Format each record below as a JSON list of strings, with one string per line and any blank lines left out.

•••

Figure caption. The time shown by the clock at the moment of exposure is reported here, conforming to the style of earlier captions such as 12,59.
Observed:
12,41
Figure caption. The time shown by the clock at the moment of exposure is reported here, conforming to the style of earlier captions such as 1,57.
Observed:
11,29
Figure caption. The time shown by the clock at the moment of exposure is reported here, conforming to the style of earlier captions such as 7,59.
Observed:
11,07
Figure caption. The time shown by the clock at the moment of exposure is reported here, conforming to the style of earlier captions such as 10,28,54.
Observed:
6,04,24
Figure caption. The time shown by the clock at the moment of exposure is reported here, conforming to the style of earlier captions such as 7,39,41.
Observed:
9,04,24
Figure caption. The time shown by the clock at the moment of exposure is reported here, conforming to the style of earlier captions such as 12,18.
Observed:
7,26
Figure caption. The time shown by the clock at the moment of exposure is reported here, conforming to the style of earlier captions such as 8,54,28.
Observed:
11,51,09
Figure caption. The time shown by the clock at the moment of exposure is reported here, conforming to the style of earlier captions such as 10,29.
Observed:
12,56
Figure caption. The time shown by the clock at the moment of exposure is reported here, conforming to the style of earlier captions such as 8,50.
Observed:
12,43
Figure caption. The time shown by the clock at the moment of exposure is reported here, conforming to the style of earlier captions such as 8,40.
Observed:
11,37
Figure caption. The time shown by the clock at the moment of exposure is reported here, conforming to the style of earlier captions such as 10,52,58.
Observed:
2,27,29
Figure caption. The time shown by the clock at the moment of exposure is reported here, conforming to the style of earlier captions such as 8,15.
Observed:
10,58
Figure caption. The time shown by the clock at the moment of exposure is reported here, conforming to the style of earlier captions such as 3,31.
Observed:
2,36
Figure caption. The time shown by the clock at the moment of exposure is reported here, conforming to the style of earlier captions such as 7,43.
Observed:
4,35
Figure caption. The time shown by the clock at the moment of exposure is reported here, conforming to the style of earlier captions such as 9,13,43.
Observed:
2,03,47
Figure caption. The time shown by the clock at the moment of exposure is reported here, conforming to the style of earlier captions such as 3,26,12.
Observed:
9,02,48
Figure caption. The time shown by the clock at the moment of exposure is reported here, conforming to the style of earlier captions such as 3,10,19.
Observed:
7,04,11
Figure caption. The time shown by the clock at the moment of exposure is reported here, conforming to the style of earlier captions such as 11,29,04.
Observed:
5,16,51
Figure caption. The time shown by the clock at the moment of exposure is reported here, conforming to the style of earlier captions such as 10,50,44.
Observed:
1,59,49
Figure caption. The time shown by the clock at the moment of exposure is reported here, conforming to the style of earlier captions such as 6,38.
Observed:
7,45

•••

- [SOLUTION]
[
  "Figure caption. The time shown by the clock at the moment of exposure is reported here, conforming to the style of earlier captions such as 12,59.",
  "Observed:",
  "12,41",
  "Figure caption. The time shown by the clock at the moment of exposure is reported here, conforming to the style of earlier captions such as 1,57.",
  "Observed:",
  "11,29",
  "Figure caption. The time shown by the clock at the moment of exposure is reported here, conforming to the style of earlier captions such as 7,59.",
  "Observed:",
  "11,07",
  "Figure caption. The time shown by the clock at the moment of exposure is reported here, conforming to the style of earlier captions such as 10,28,54.",
  "Observed:",
  "6,04,24",
  "Figure caption. The time shown by the clock at the moment of exposure is reported here, conforming to the style of earlier captions such as 7,39,41.",
  "Observed:",
  "9,04,24",
  "Figure caption. The time shown by the clock at the moment of exposure is reported here, conforming to the style of earlier captions such as 12,18.",
  "Observed:",
  "7,26",
  "Figure caption. The time shown by the clock at the moment of exposure is reported here, conforming to the style of earlier captions such as 8,54,28.",
  "Observed:",
  "11,51,09",
  "Figure caption. The time shown by the clock at the moment of exposure is reported here, conforming to the style of earlier captions such as 10,29.",
  "Observed:",
  "12,56",
  "Figure caption. The time shown by the clock at the moment of exposure is reported here, conforming to the style of earlier captions such as 8,50.",
  "Observed:",
  "12,43",
  "Figure caption. The time shown by the clock at the moment of exposure is reported here, conforming to the style of earlier captions such as 8,40.",
  "Observed:",
  "11,37",
  "Figure caption. The time shown by the clock at the moment of exposure is reported here, conforming to the style of earlier captions such as 10,52,58.",
  "Observed:",
  "2,27,29",
  "Figure caption. The time shown by the clock at the moment of exposure is reported here, conforming to the style of earlier captions such as 8,15.",
  "Observed:",
  "10,58",
  "Figure caption. The time shown by the clock at the moment of exposure is reported here, conforming to the style of earlier captions such as 3,31.",
  "Observed:",
  "2,36",
  "Figure caption. The time shown by the clock at the moment of exposure is reported here, conforming to the style of earlier captions such as 7,43.",
  "Observed:",
  "4,35",
  "Figure caption. The time shown by the clock at the moment of exposure is reported here, conforming to the style of earlier captions such as 9,13,43.",
  "Observed:",
  "2,03,47",
  "Figure caption. The time shown by the clock at the moment of exposure is reported here, conforming to the style of earlier captions such as 3,26,12.",
  "Observed:",
  "9,02,48",
  "Figure caption. The time shown by the clock at the moment of exposure is reported here, conforming to the style of earlier captions such as 3,10,19.",
  "Observed:",
  "7,04,11",
  "Figure caption. The time shown by the clock at the moment of exposure is reported here, conforming to the style of earlier captions such as 11,29,04.",
  "Observed:",
  "5,16,51",
  "Figure caption. The time shown by the clock at the moment of exposure is reported here, conforming to the style of earlier captions such as 10,50,44.",
  "Observed:",
  "1,59,49",
  "Figure caption. The time shown by the clock at the moment of exposure is reported here, conforming to the style of earlier captions such as 6,38.",
  "Observed:",
  "7,45"
]